Hacker News new | ask | show | jobs
by idontknowtech 798 days ago
Silicon valley in general seems to think everything should be a computer, or at least as efficient as one.

Cities are incredibly complicated things that no central planner can ever fully understand. There are layers upon layers, all interacting with each other, and all changing constantly.

Only a silicon valley programmer, blinded by hubris, would assume they can "optimize" a city, as if their unique ability to program computers enables them to analyze and improve incredibly complex social structures. They will fail.

5 comments

Hubris with regards to urban planning is hardly unique to programmers. Planning boards and transit authorities and city councils and everyone who's got opinions on those things is intervening, and sometimes messing things up. Cities are not in some romantic state-of-nature where everything is organic and bottom-up and intervening risks destroying the ecology.

Between fatalism and high modernism, there's room to actually improve things on the margins, check to see how it's going, and iterate.

Completely agree that hubris in this area isn't unique to programmers. I'm an architect, and plenty of architects have developed some truly idiotic ideas for ideal cities. Corbusier's plan for Paris was to level it and replace it with skyscrapers.

What bugs me is that the programmers of today seem to think they can optimize everything. Not only are they incapable, they're simply unqualified. At least professional urban planners have studied the topic in depth. Google throwing an engineering team at cities is just ridiculous. Might as well poll dentists on the best way to build software.

I think you've articulated your point quite succinctly.

> Might as well poll dentists on the best way to build software.

A programmer with hubris would take VC money to "make better dental software" never having met a dentist or having done any dental work, perhaps only ever taken a scant look over at the monitor and deciding it's not fast enough or whatever. Then they'd build an MVP, try and sell it to some clinics, and upon being laughed out the door, would take more VC money to try and reinvent dentistry because their parents never told them "no"

I wonder if some of that is not so much individual hubris as a corporate issue of "if you have hammer, everything looks like a nail."
Plenty of leaders in charge of SWEs will screw up software by itself, let alone a city. Usually because they fail to realize that software mirrors the org chart (Conway's Law).
A SWE shouldn't even think of software as simple. "Layers upon layers, all interacting with each other, and all changing constantly" describes any software org. And I can't even imagine running a city.
To take the metaphor further, it's like this except the software is hosted on GitHub and open to public commits with limited moderation. It grows and changes on its own without anybody really knowing what's happening in total. (Here your metaphor needs no expansion)
Biology is possibly even messier and less like a computer. For that matter, biology isn't even really machine-like, only pseudo-like in some ways. But some will rebut that the universe and everything is doing computation, as if it's meaningful to consider a rock or a dandelion to be a computer.
What's missing in this conversation is the notion of "computational complexity".

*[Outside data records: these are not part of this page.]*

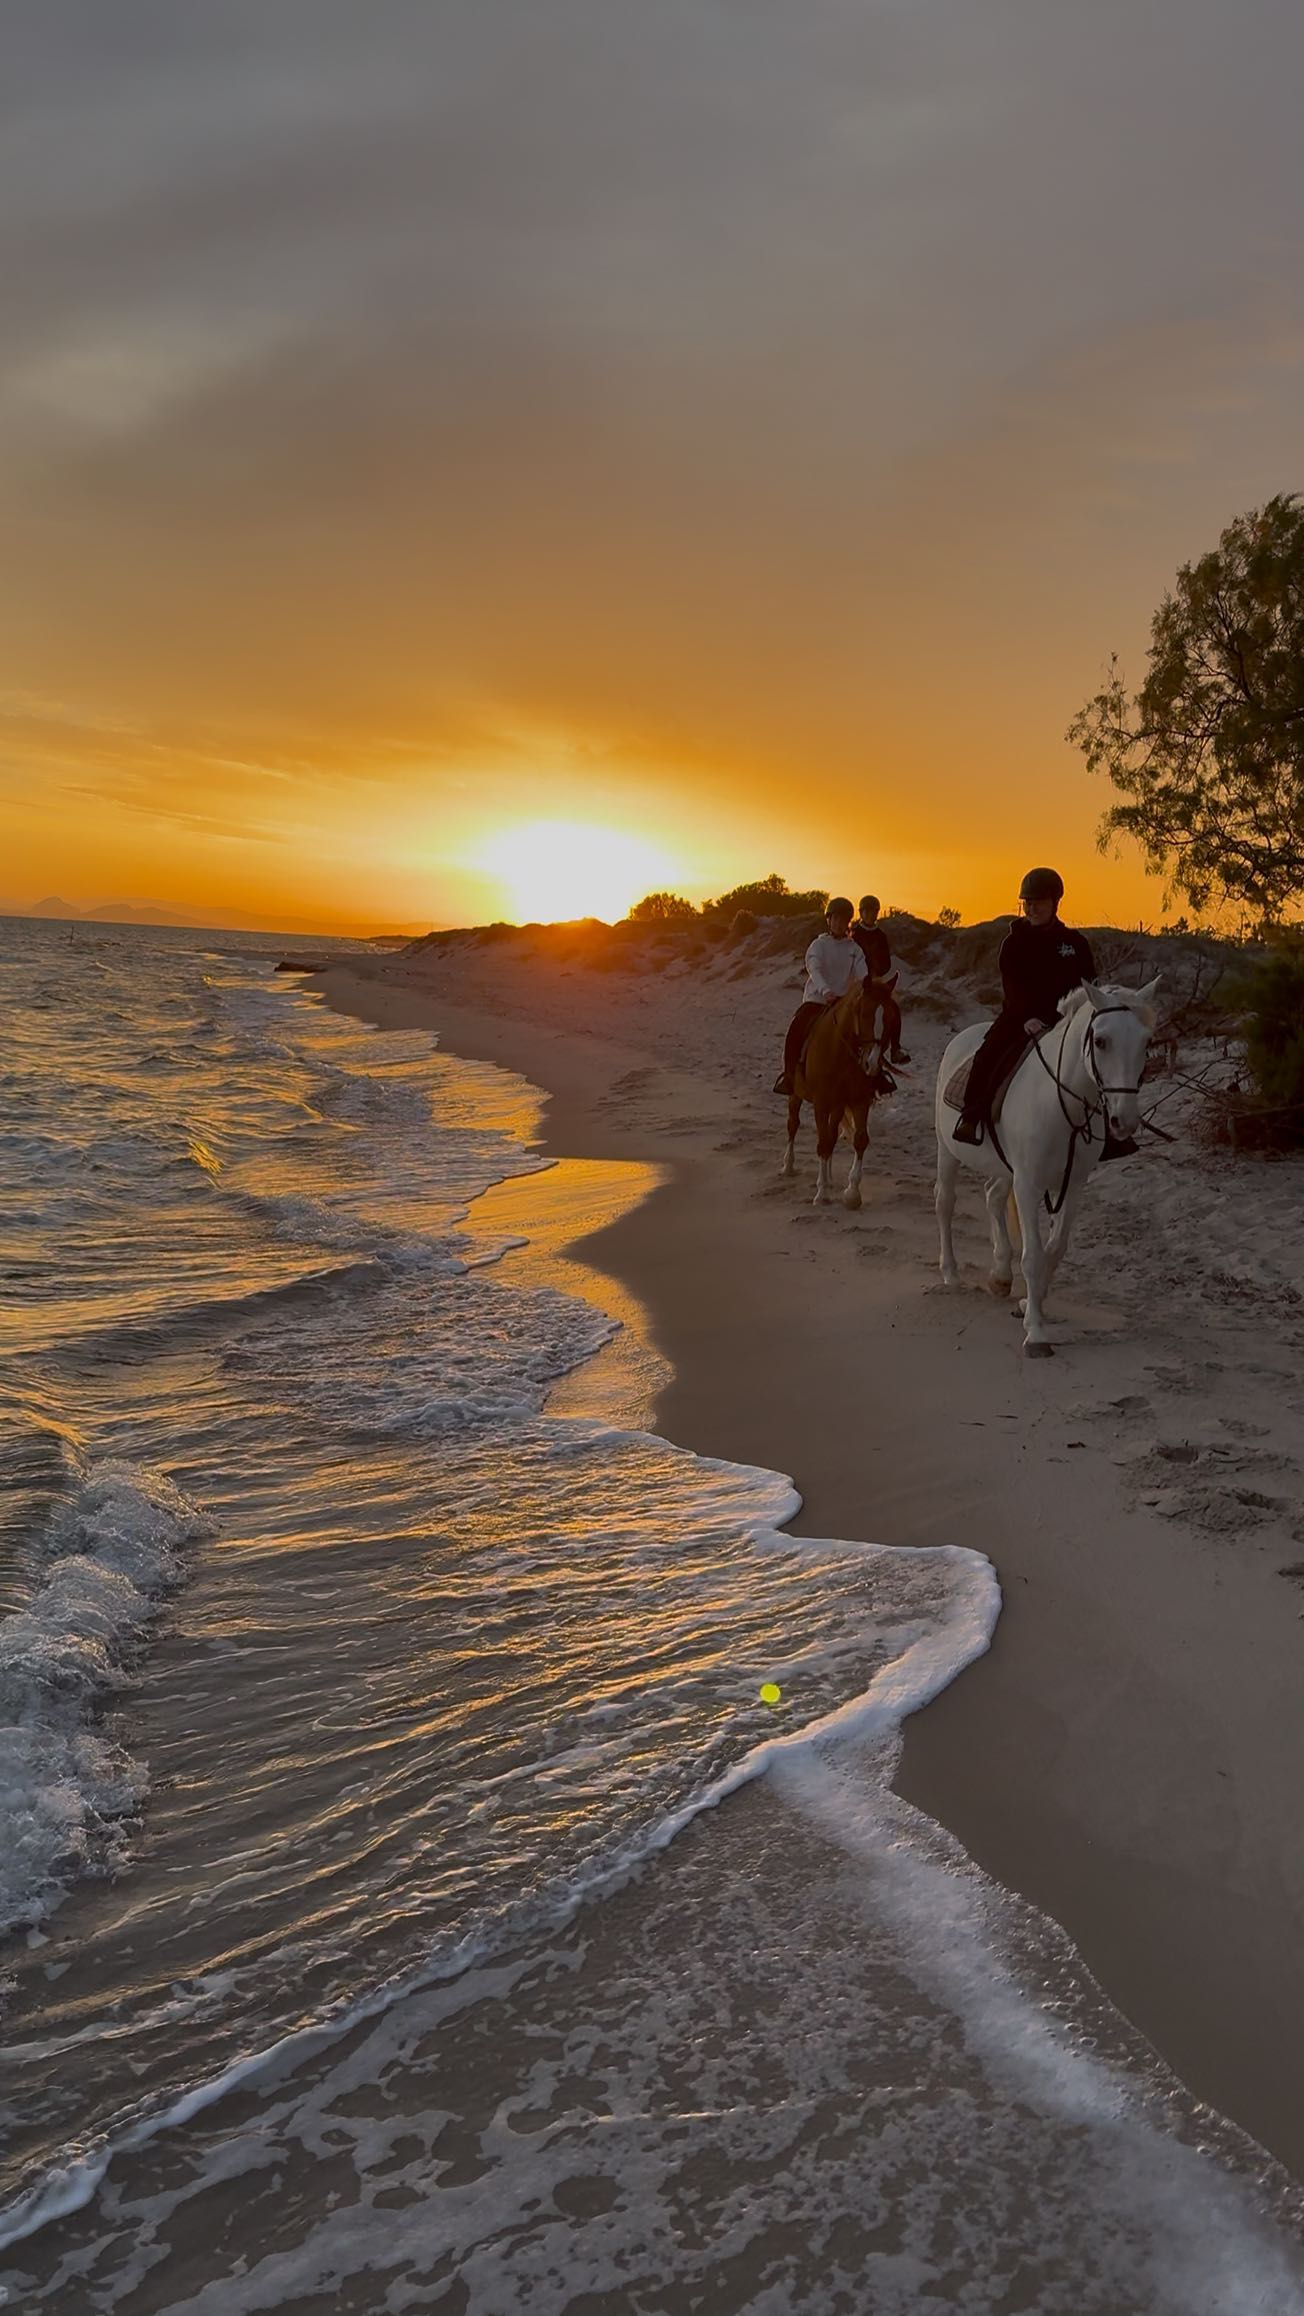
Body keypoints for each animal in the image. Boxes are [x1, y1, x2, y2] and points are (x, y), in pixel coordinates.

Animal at [782, 975, 898, 1208]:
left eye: (890, 1017)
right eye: (864, 1013)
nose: (872, 1064)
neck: (839, 1052)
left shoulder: (859, 1101)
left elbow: (858, 1139)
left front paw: (852, 1193)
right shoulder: (821, 1104)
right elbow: (822, 1142)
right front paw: (821, 1194)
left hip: (837, 1105)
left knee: (832, 1135)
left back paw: (829, 1177)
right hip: (796, 1095)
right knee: (793, 1124)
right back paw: (789, 1165)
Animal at [934, 978, 1160, 1356]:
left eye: (1146, 1042)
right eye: (1101, 1041)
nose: (1124, 1121)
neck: (1061, 1103)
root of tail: (963, 1035)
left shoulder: (1073, 1183)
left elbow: (1055, 1250)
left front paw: (1030, 1303)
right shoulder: (1028, 1184)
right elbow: (1034, 1256)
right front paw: (1037, 1332)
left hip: (1004, 1168)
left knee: (992, 1197)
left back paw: (1000, 1274)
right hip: (947, 1151)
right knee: (946, 1202)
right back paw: (950, 1272)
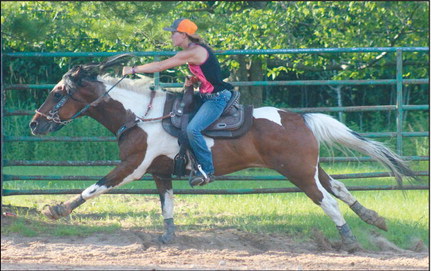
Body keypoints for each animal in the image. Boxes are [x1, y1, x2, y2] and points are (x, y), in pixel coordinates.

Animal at [28, 54, 416, 253]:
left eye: (57, 92)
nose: (34, 124)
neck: (140, 115)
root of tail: (300, 118)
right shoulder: (160, 172)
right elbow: (167, 204)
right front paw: (167, 238)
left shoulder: (133, 166)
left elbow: (97, 186)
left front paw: (57, 209)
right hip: (312, 168)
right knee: (341, 189)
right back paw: (375, 219)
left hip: (299, 173)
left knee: (328, 201)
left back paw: (349, 241)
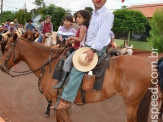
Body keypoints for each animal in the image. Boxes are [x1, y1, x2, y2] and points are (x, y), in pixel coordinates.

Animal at [0, 33, 153, 121]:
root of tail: (147, 65)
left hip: (131, 105)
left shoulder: (57, 102)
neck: (50, 66)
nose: (1, 66)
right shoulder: (63, 105)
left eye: (6, 48)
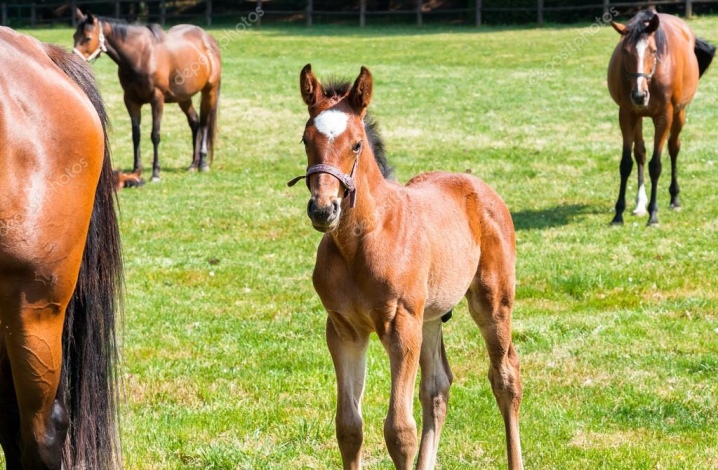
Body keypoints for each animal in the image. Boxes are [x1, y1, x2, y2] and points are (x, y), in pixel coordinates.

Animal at [72, 9, 222, 182]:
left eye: (88, 38)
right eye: (74, 36)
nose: (74, 61)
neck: (142, 56)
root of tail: (208, 39)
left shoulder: (157, 100)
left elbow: (155, 135)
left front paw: (156, 172)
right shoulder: (131, 100)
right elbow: (136, 135)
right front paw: (136, 169)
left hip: (209, 92)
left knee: (204, 124)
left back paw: (202, 163)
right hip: (184, 97)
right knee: (195, 122)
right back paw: (193, 164)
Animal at [290, 63, 524, 470]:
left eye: (356, 144)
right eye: (306, 140)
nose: (323, 209)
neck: (360, 243)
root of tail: (477, 185)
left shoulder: (401, 325)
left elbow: (399, 431)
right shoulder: (344, 329)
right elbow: (349, 427)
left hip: (492, 302)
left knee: (505, 376)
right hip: (429, 315)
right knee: (437, 387)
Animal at [612, 8, 716, 226]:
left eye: (653, 50)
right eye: (625, 51)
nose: (639, 95)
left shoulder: (664, 117)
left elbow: (656, 166)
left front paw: (653, 216)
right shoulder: (626, 114)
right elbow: (626, 163)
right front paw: (618, 214)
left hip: (678, 114)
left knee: (674, 148)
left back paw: (674, 198)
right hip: (638, 117)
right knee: (640, 152)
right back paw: (639, 204)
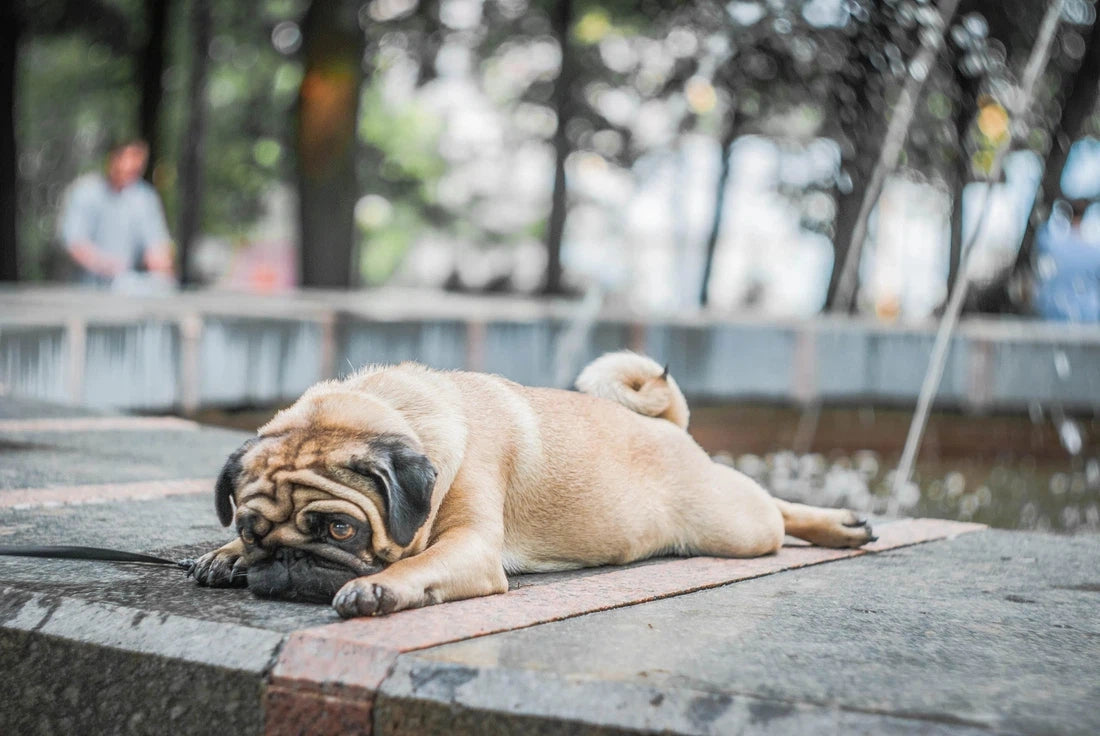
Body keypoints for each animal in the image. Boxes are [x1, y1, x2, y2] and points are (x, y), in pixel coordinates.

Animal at [193, 352, 871, 616]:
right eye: (252, 532)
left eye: (340, 529)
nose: (285, 561)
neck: (395, 409)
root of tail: (665, 426)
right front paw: (224, 556)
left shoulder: (470, 548)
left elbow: (417, 562)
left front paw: (378, 588)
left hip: (734, 526)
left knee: (772, 510)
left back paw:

For practical purposes, everything can be modeled as a computer. But some things are impractically complex.

What's interesting is that modern computer software, and to some extent computer hardware (even after assuming perfect digital abstraction at the transistor level), is itself becoming impractically complex!

Only a silicon valley programmer... and virtually every modern(ist) government in the past 150+ years?

Attempting and failing to centrally control cities has been a recurring motif for ages. I'd love to say it's changing, and maybe it is, but not nearly as much as it should.

Yes definitely. But the fields of planning and architecture have learned lessons from those mistakes. These engineers, being fundamentally ignorant of their subject matter, are guaranteed to replicate the errors of the past. They're simply not qualified to do the job they're trying to do.
Pretty surprised to see this kind of remark on Hackernews, which is usually pretty much /r/fuckcars 2 in terms of how people view city planning.

But yeah, we can just barely even program a computer. Planning a city to a high degree of granularity is out of the question. Best we can do is apply constraints, observe the results, and iterate.